Stimuliert durch die realitätsnahe Darstellung spezifischer (fremd-)kultureller Phänomene, laden Lernvideos zum entdeckenden wie auch zum situativ- und kontextbezogenen Lernen ein. Unter diesem Aspekt geben gerade die seit 2012 publizierten Lernvideos oftmals realistische Einblicke in Lehrwerksschauplätze und ermöglichen so eine hör-sehende Annäherung an das Zielsprachenland, die sowohl aktuelle als auch historische Wirklichkeiten widerspiegelt. Das Hör-Seh-Verstehen gewinnt somit an enormer Bedeutung für das transkulturelle Lernen (cf. Hu/Leupold 2008, 58).

„Gerade im Bereich der Förderung der soziokulturellen Kompetenz [muss betont werden, dass] Filme den Lernenden weitgehend mehr Anregungen und Anschauungsmaterial [liefern] als nahezu jeder Lehrbuchtext oder jedes Lehrbuchillustrationsmaterial“ (Chudak 2010, 75). Trotzdem unterliegen Lernvideos und audiovisuellen Medien im Allgemeinen gewisse Grenzen, derer sich der Rezipient bewusst sein muss. Denn ungeachtet der Darstellung sprachlicher und visueller Aspekte des Zielsprachenlands bietet

ein Medium immer nur ein Abbild der Realität […] und dies ist lückenhaft und selektiv. Das Medium bringt nur einen Ausschnitt, wählt eine Perspektive, löscht Dimensionen, verschweigt Kontexte, ändert Informationskanäle, erweckt den Eindruck der Vollständigkeit, bleibt aber unvollständig und bis zu einem gewissen Grad irreführend (Beile 1991, 263).

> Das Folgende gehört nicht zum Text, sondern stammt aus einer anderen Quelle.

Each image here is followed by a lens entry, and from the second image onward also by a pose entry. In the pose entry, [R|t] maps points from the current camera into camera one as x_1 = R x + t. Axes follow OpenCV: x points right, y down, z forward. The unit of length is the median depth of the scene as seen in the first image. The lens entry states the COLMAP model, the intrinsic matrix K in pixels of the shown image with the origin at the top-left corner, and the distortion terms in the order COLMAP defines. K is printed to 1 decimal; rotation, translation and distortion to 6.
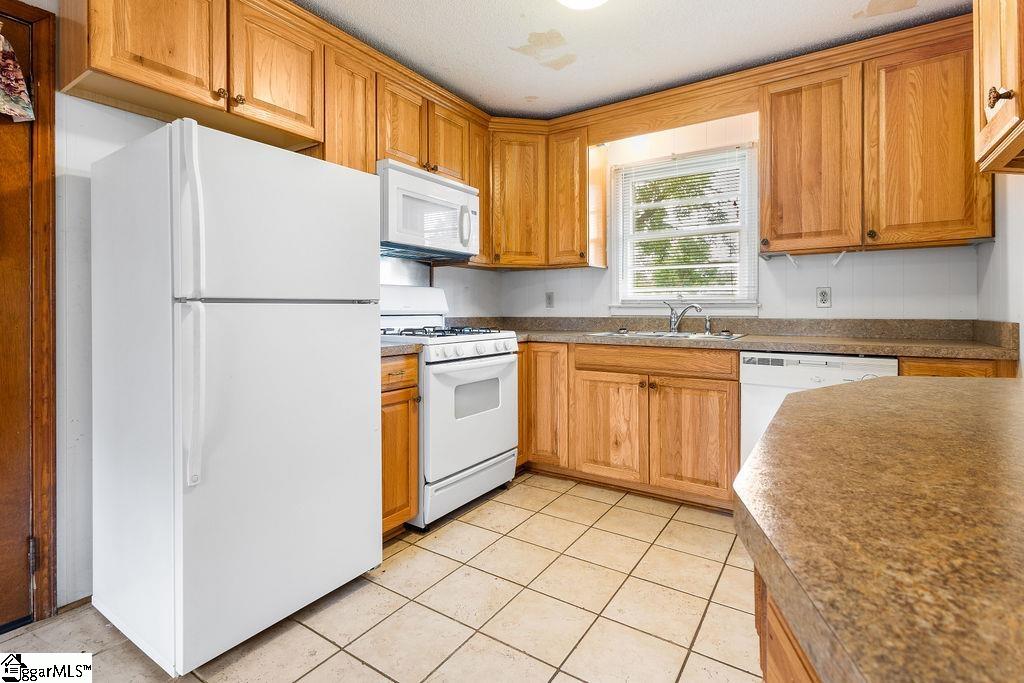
lens RADIAL K [[478.0, 0, 516.9], [0, 478.0, 310.0], [0, 0, 1]] dist [0.010790, -0.001704]
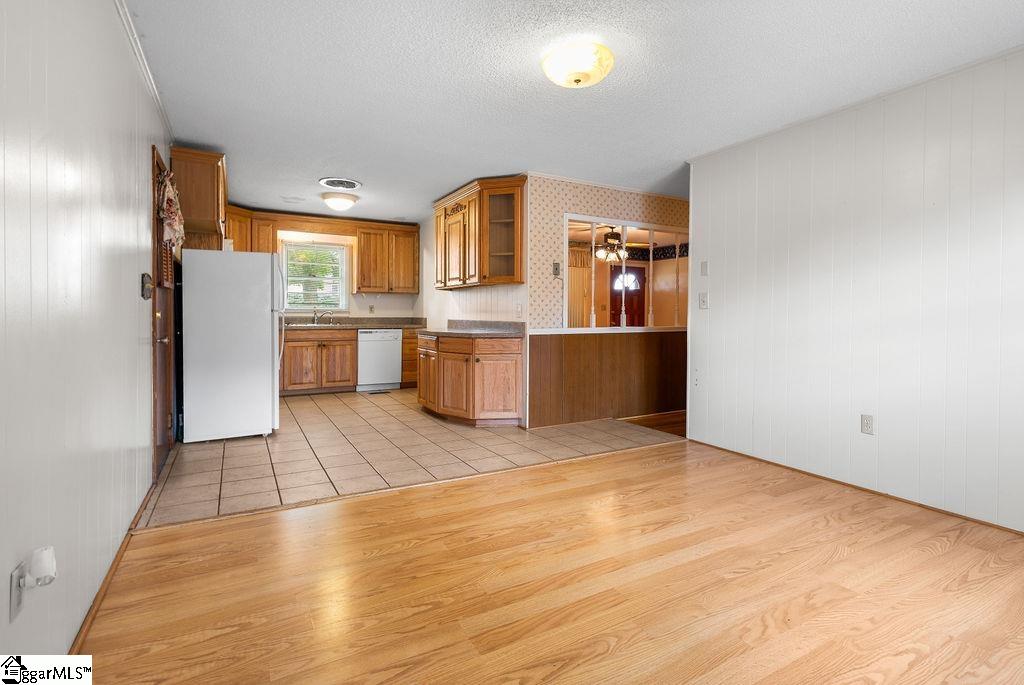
lens RADIAL K [[478.0, 0, 497.9], [0, 478.0, 314.2], [0, 0, 1]] dist [0.010790, -0.001704]
pose [[0.476844, 0.002559, 0.878984, -1.418158], [-0.005025, 0.999987, -0.000186, -0.002561], [-0.878974, -0.004329, 0.476850, -0.912464]]
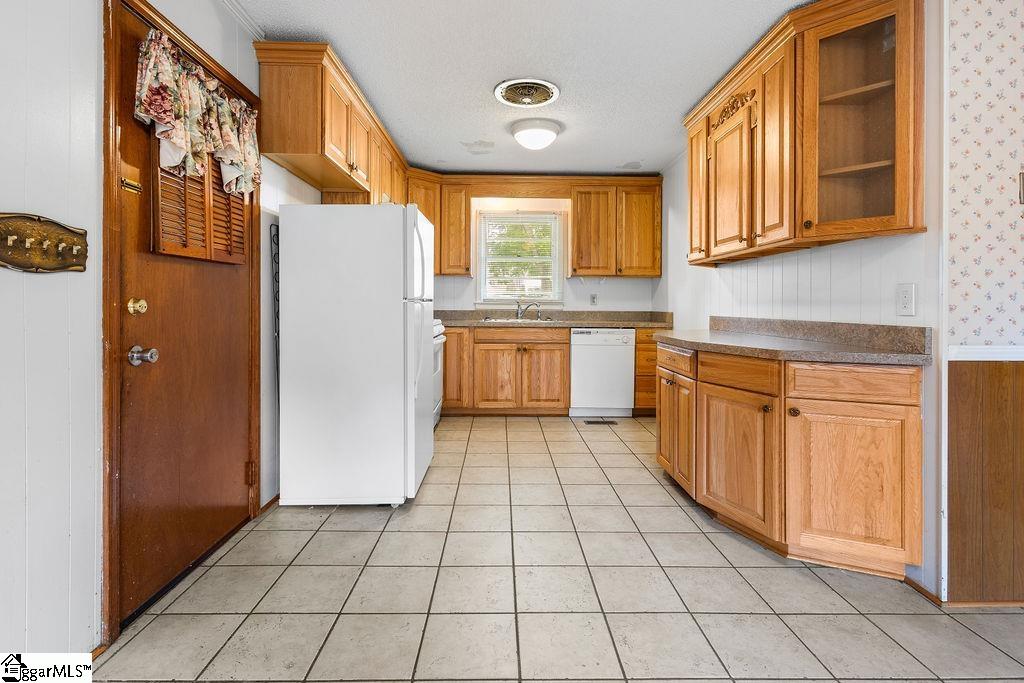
lens RADIAL K [[478.0, 0, 513.8], [0, 478.0, 302.2], [0, 0, 1]] dist [0.010790, -0.001704]
pose [[0.823103, 0.009820, 0.567807, -0.737527], [-0.007603, 0.999951, -0.006271, -0.002290], [-0.567841, 0.000845, 0.823138, -0.401924]]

Ungeachtet der Lückenhaftigkeit und des ausschnitthaften Charakters von Lernvideos muss betont werden, dass es Lernvideos wie keinem anderen Medium gelingt, realitätsnahe Einblicke in das Land, die Sprache und die Kultur des jeweiligen Ziellandes zu gewähren. Dies gilt neben der Fokussierung europäischer Länder wie Spanien und Frankreich insbesondere für die Vermittlung transkultureller Phänomene und Wirklichkeiten des hispano- und frankophonen Raums. Diese zu thematisieren und im Rahmen des Unterrichts zumindest audiovisuell erfahrbar zu machen, ist eine bemerkenswerte Stärke von Lernvideos. Sie leistet einen wesentlichen Beitrag zur Horizonterweiterung von Lernenden.